Anti-BJP alliance later, setting house right Cong priority now

India News

In the history of Congress’s chintan shivirs over the last two-and-a-half decades, the Pachmarhi session and the Shimla conclave — in 1998 and 2003, respectively — stand out for the diametrically opposite positions the party took on the issue of coalition and alliances.

In the ongoing session at Udaipur, too, the party seems to be ambivalent.

The reason: the party is much weakened and the popular opinion within is that the Congress has to regain its strength electorally before calling for opposition unity or rallying of anti-BJP parties.

Mallikarjun Kharge, convenor of the group discussing the party’s political line and position, was forthright on Friday.

“First, we want to set right our house, and we want to make Congress people more active and powerful. Then we will go to others (parties). If you don’t have any investment, which partner will come (and say) that I will invest some money on you,” Kharge told the media.

He said: “…whatever deficiencies are there…those things will be discussed. With some proposal we will come forward and whosoever accepts these principles we will go with them. We want to strengthen ourselves, and we want to unite our cadre — from block level, panchayat- and mandal-level…to the district level, we want to gain strength and then talk to others…”

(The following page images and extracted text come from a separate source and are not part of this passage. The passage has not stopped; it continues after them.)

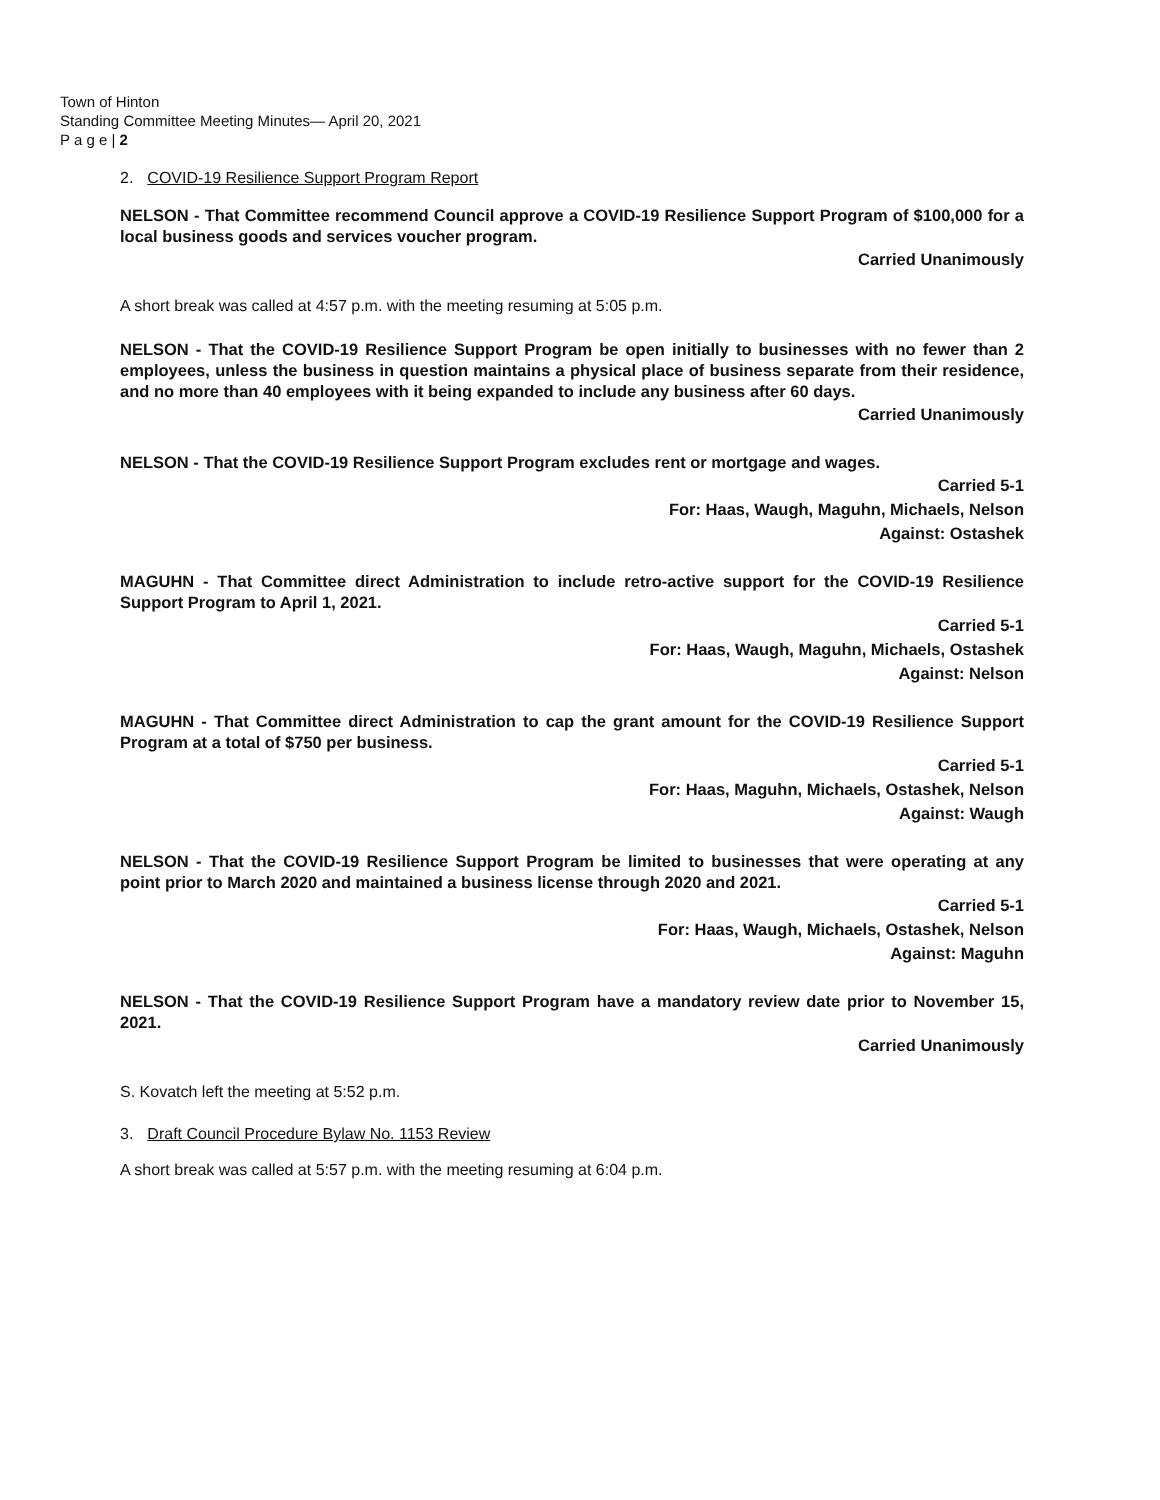Town of Hinton
Standing Committee Meeting Minutes— April 20, 2021
P a g e | 2
2. COVID-19 Resilience Support Program Report
NELSON - That Committee recommend Council approve a COVID-19 Resilience Support Program of $100,000 for a local business goods and services voucher program.
Carried Unanimously
A short break was called at 4:57 p.m. with the meeting resuming at 5:05 p.m.
NELSON - That the COVID-19 Resilience Support Program be open initially to businesses with no fewer than 2 employees, unless the business in question maintains a physical place of business separate from their residence, and no more than 40 employees with it being expanded to include any business after 60 days.
Carried Unanimously
NELSON - That the COVID-19 Resilience Support Program excludes rent or mortgage and wages.
Carried 5-1
For: Haas, Waugh, Maguhn, Michaels, Nelson
Against: Ostashek
MAGUHN - That Committee direct Administration to include retro-active support for the COVID-19 Resilience Support Program to April 1, 2021.
Carried 5-1
For: Haas, Waugh, Maguhn, Michaels, Ostashek
Against: Nelson
MAGUHN - That Committee direct Administration to cap the grant amount for the COVID-19 Resilience Support Program at a total of $750 per business.
Carried 5-1
For: Haas, Maguhn, Michaels, Ostashek, Nelson
Against: Waugh
NELSON - That the COVID-19 Resilience Support Program be limited to businesses that were operating at any point prior to March 2020 and maintained a business license through 2020 and 2021.
Carried 5-1
For: Haas, Waugh, Michaels, Ostashek, Nelson
Against: Maguhn
NELSON - That the COVID-19 Resilience Support Program have a mandatory review date prior to November 15, 2021.
Carried Unanimously
S. Kovatch left the meeting at 5:52 p.m.
3. Draft Council Procedure Bylaw No. 1153 Review
A short break was called at 5:57 p.m. with the meeting resuming at 6:04 p.m.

As for an alliance against BJP, Kharge said the party wants to take everyone along — “we will walk with those who believe in the secular fabric and constitutional values”. But first, he added, “we want to set our own house in order”.

At Pachmarhi, the party had declared that it considers the “present difficulties in forming one-party governments a transient phase in the evolution of our polity”. It asserted that “coalitions will be considered only when absolutely necessary, and that too on the basis of agreed programmes that will not weaken the party or compromise its basic ideology”.

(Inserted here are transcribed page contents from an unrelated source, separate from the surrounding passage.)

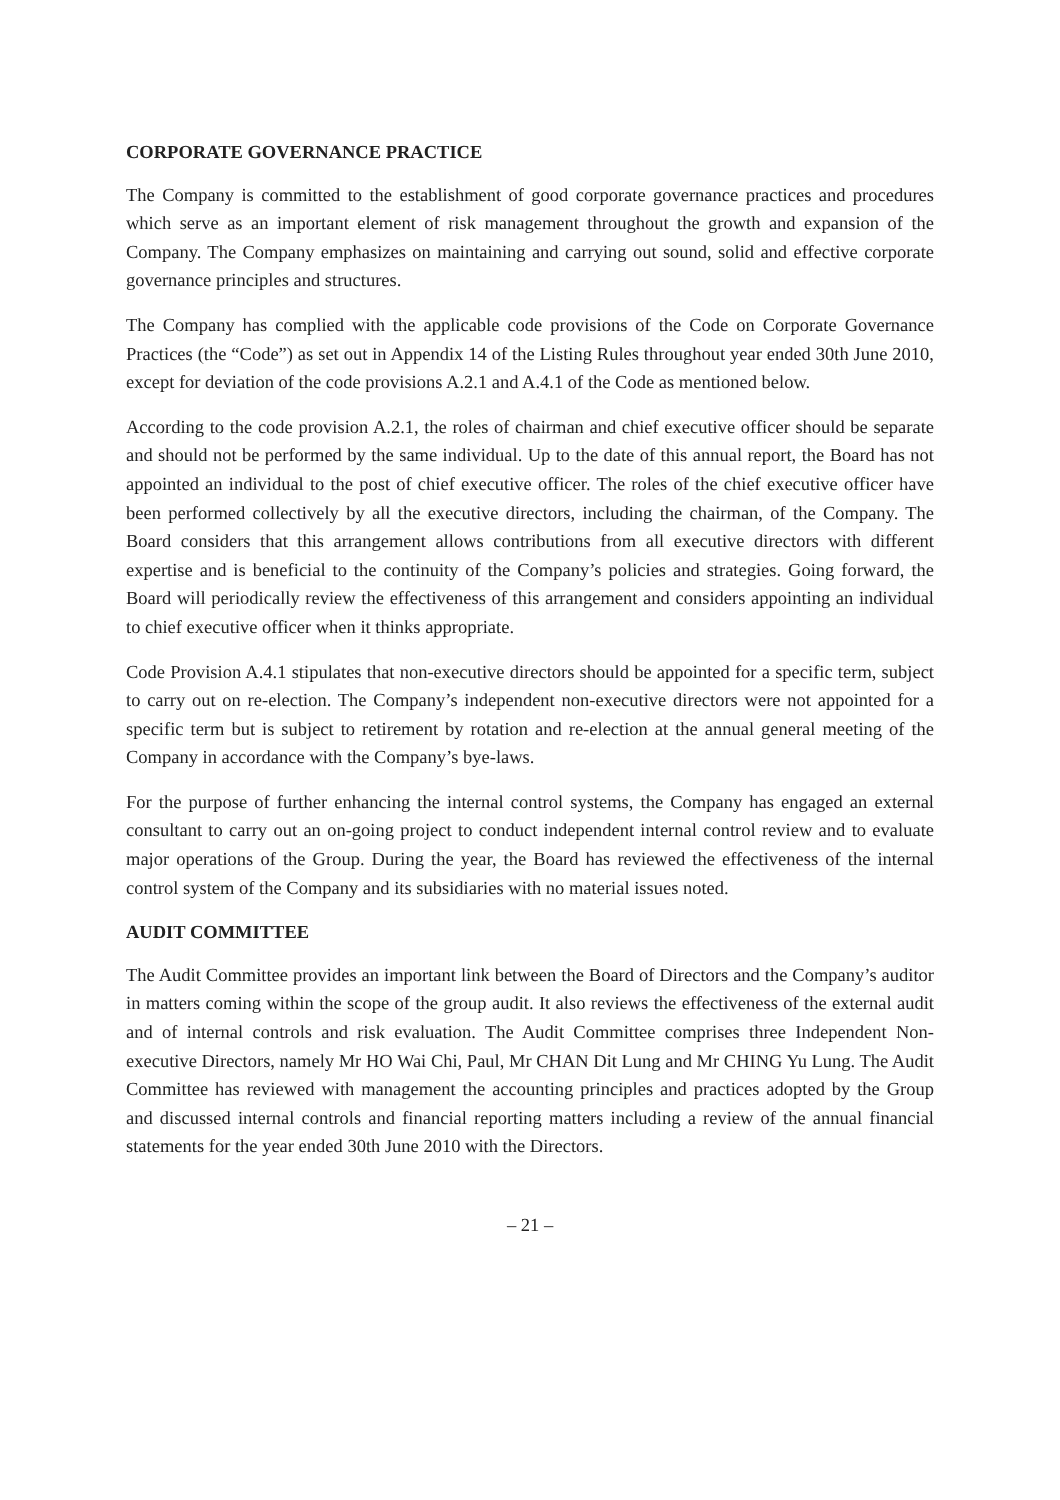CORPORATE GOVERNANCE PRACTICE
The Company is committed to the establishment of good corporate governance practices and procedures which serve as an important element of risk management throughout the growth and expansion of the Company. The Company emphasizes on maintaining and carrying out sound, solid and effective corporate governance principles and structures.
The Company has complied with the applicable code provisions of the Code on Corporate Governance Practices (the “Code”) as set out in Appendix 14 of the Listing Rules throughout year ended 30th June 2010, except for deviation of the code provisions A.2.1 and A.4.1 of the Code as mentioned below.
According to the code provision A.2.1, the roles of chairman and chief executive officer should be separate and should not be performed by the same individual. Up to the date of this annual report, the Board has not appointed an individual to the post of chief executive officer. The roles of the chief executive officer have been performed collectively by all the executive directors, including the chairman, of the Company. The Board considers that this arrangement allows contributions from all executive directors with different expertise and is beneficial to the continuity of the Company’s policies and strategies. Going forward, the Board will periodically review the effectiveness of this arrangement and considers appointing an individual to chief executive officer when it thinks appropriate.
Code Provision A.4.1 stipulates that non-executive directors should be appointed for a specific term, subject to carry out on re-election. The Company’s independent non-executive directors were not appointed for a specific term but is subject to retirement by rotation and re-election at the annual general meeting of the Company in accordance with the Company’s bye-laws.
For the purpose of further enhancing the internal control systems, the Company has engaged an external consultant to carry out an on-going project to conduct independent internal control review and to evaluate major operations of the Group. During the year, the Board has reviewed the effectiveness of the internal control system of the Company and its subsidiaries with no material issues noted.
AUDIT COMMITTEE
The Audit Committee provides an important link between the Board of Directors and the Company’s auditor in matters coming within the scope of the group audit. It also reviews the effectiveness of the external audit and of internal controls and risk evaluation. The Audit Committee comprises three Independent Non-executive Directors, namely Mr HO Wai Chi, Paul, Mr CHAN Dit Lung and Mr CHING Yu Lung. The Audit Committee has reviewed with management the accounting principles and practices adopted by the Group and discussed internal controls and financial reporting matters including a review of the annual financial statements for the year ended 30th June 2010 with the Directors.
– 21 –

In Shimla, five years later, the party gave a signal for unity of secular forces.

Kharge said this session will give out a clear message that nationalism and love for India is the Congress’s core philosophy.

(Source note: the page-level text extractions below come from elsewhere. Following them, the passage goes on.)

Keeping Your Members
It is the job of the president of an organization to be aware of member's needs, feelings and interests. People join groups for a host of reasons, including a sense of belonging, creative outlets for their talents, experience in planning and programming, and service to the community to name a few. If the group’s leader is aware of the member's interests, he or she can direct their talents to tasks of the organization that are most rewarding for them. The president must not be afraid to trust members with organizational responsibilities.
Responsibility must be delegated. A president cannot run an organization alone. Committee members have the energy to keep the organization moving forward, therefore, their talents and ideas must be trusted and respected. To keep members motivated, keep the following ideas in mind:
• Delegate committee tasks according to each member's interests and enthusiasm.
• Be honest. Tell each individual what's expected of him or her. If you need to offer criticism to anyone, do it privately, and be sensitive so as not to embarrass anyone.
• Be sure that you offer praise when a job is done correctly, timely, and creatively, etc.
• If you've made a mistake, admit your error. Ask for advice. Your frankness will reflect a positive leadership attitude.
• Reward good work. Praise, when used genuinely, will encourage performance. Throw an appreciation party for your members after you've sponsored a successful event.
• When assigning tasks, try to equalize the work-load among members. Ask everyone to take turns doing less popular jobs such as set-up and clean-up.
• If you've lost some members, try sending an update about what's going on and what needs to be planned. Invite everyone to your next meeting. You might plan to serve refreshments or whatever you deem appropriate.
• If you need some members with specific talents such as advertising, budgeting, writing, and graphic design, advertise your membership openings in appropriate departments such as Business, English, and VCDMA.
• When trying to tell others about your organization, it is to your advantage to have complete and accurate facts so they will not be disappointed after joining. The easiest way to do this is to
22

“This is a fight between Indian nationalists versus pseudo nationalists,” he said. “Those who stand with the principles of the Congress represent the Indian way of life and thought, which has sustained this civilisation for 3,000 years. Not the fake nationalism of BJP (and) RSS. It is the Congress party that adheres to the Indian path of rejecting all extremes. This Chintan Shivir will usher in a clear message that nationalism and love for India is the core philosophy of the Congress.”

He said the political challenge before Congress is five-fold.

“First, we have to retrieve our rich legacy and heritage to inspire the youth. Second, we need to redefine our ideology to reassure party workers and supporters. Third, we have to reaffirm our commitment to the Constitution — of ensuring liberty of thought, expression, belief, faith and worship; the federal structure; (taking along) the poorest and the most oppressed in the society.

“Fourth, we have to reclaim the Indian way of life and what it means to be an Indian. Fifth, we need to reinvent our politics to transform the party, society and the nation, including politics as a form of social service; how we connect to people on issues that matter to them; how we raise funds from people; how we tackle lies and distortions; and how we can lead initiatives that bring people together.”